This section is from the book "The New Art Of Flying", by Waldemar Kaempffert. Also available from Amazon: The New Art of Flying.
The flying creatures of nature — insects, birds, fishes, and bats — spread wings that lie in a single plane. Because their wings are thus disposed birds may be properly regarded as single-decked flying-machines or " monoplanes," in aviation parlance, and because the earliest attempts at flying were more or less slavish imitations of bird-flight, it was but natural that the monoplane was man's first conception of a flying-machine. Since birds are the most efficient flying-machines known, so far as power consumption for distance travelled and surface supported are concerned, the monoplane will probably always be regarded as the ideal type of aeroplane flying-machine.
It is a circumstance of considerable scientific moment that the wings of a gliding bird, such as an eagle, a buzzard, or a vulture, are wide in spread and narrow in width. Much painstaking experimentation by Langley and others has shown that the best shape of plane is that which is oblong; the span must be considerably greater than the width. In other words, science has experimentally approved the design of a bird's wings. In nature the proportion of span to width varies in different birds. The spread of an albatross' wings is fourteen times the width; the spread of a lark's wings is four times the width, which is the smallest ratio to be found among birds. The albatross is a more efficient flying-machine than the lark. Hence the albatross is a better model to follow and fourteen to one a better ratio than four to one.

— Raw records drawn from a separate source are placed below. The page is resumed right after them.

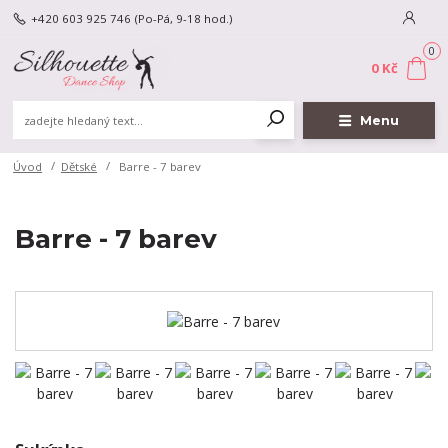
+420 603 925 746
(Po-Pá, 9-18 hod.)
0
0 Kč
Menu
Úvod
Dětské
Barre - 7 barev
Barre - 7 barev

Long spans are unwieldy, often too unwieldy for practical, artificial flight. Suppose we cut a long plane in half and mount one half over the other. The result is a two-decked machine, a " biplane." Such a biplane has somewhat less lifting power than the original monoplane, and yet it has the same amount of entering edge. Moreover, the biplane is a little steadier in the air than the monoplane and therefore a little safer, just as a box-kite is steadier than the old-fashioned single-surface kite. Still, the difference in stability between biplane and monoplane is so slight that designers base their preferences for one type or the other on other considerations. Both types are inherently so unstable that it requires a skilled hand to correct their capsizing tendencies.
Fig. 4. Langley's aerodrome in flight on May 6, 1896, on the Potomac River at Quantico. This is the first photograph ever made of an aeroplane in flight.

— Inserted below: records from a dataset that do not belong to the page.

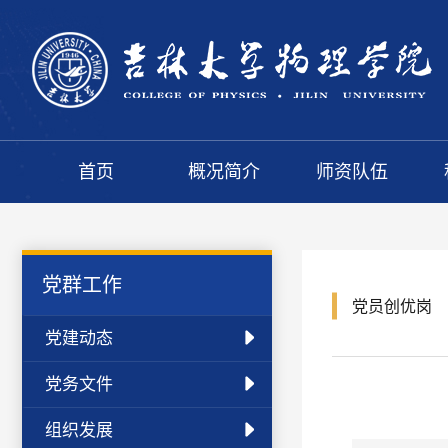
首页
概况简介
师资队伍
党群工作
党员创优岗
党建动态
党务文件
组织发展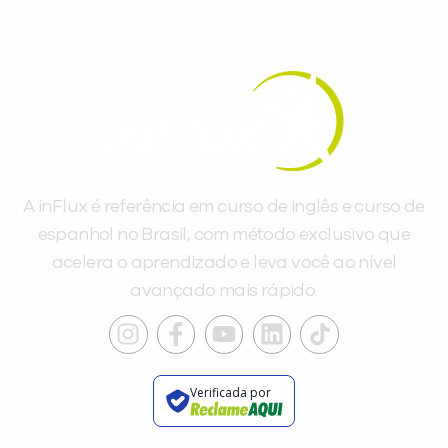
A inFlux é referência em curso de inglês e curso de
espanhol no Brasil, com método exclusivo que
acelera o aprendizado e leva você ao nível
avançado mais rápido.
Verificada por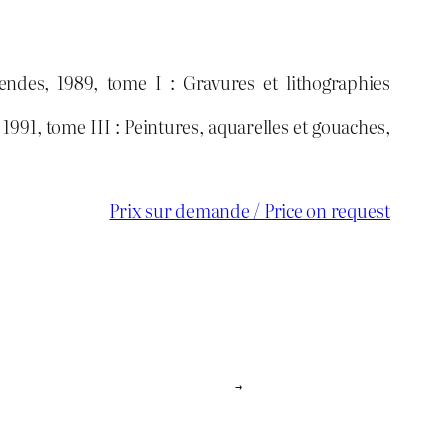
ndes, 1989, tome I : Gravures et lithographies
991, tome III : Peintures, aquarelles et gouaches,
Prix sur demande / Price on request
→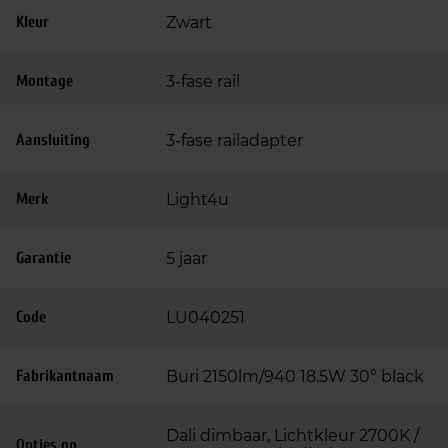
Kleur
Zwart
Montage
3-fase rail
Aansluiting
3-fase railadapter
Merk
Light4u
Garantie
5 jaar
Code
LU040251
Fabrikantnaam
Buri 2150lm/940 18.5W 30° black
Dali dimbaar, Lichtkleur 2700K /
Opties op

From an instantaneous photograph by Dr. Alexander Graham Bell.
By placing one plane over another certain structural advantages are obtained. It is comparatively easy to tie two superposed planes together and to form a strong, bridge-like truss, which was first done by Chanute. The proper support of the outstretched surfaces of a monoplane, on the other hand, is a matter of some difficulty.
To correct the inherent instability of both monoplanes and biplanes and to make them safer machines, tails are frequently added. Stability and safety are thus gained at the expense of driving power; for the increased surface of the tail means more resisting surface and therefore less speed. An engine of twenty horse-power will drive a tailless Wright machine; tailed Voisin machines with large, heavy cellular tails have refused to rise at times even when equipped with fifty horsepower motors.
If a monoplane were to fall vertically like a parachute, it would offer the resistance of its entire surface to the fall; if a biplane were to fall, it would offer the resistance of only one of its planes to the fall. Hence the monoplane is a better parachute than the biplane. The point is perhaps of slight value, because if a skilful aviator is high enough when his motor fails him, he can always glide to the ground on a slant which may be miles in length. Paradoxical as it may seem, the greater the distance through which he may fall, the better are an aviator's chances of reaching the ground with an unbroken neck. At a slight elevation from the ground, both monoplanes and biplanes are in a precarious position in case of motor stoppages. There is no distance to glide. Hence they must fall.
Whether the biplane is a better type of machine than the monoplane, it would be difficult, if not impossible, to maintain. It is certain, however, that the biplane has been brought to a higher state of perfection than the monoplane, probably because it was the first successful type of a man-carrying, motor-driven flyingmachine. The older the type, the more marked will be the improvements to which it will be subjected. It is curious, too, that most of the pioneer aviators have been advocates of the biplane type. Lilienthal met his death in a biplane. Chanute, who brilliantly continued Lilienthal's work, and the Wright Brothers brought the motorless biplane glider to its highest pitch of perfection. The first flight ever made by a man-carrying, motor-driven machine was that of a Wright biplane. Voisin, Curtiss, and Farman, all of them experienced designers, have performed their most brilliant feats in designing or flying biplanes.
Chanute made many experiments with gliding-machines having more than two superposed surfaces; but he found in the end that the biplane type was most satisfactory. Despite the lessons to be learned from his painstaking experiments, inventors have not been wanting who have worked on the three-deck or triplane principle. One of these is Farman, who designed the Farman-Voisin three-decked machine. Others are A. V. Roe in England and Vanniman in France. Vanniman and Farman have since abandoned their triplane structures, and thus rather confirmed Chanute's conclusions. It is interesting to know that the triplane goes back as far as 1868, in which year an inventor named Stringfellow built a three-decked model.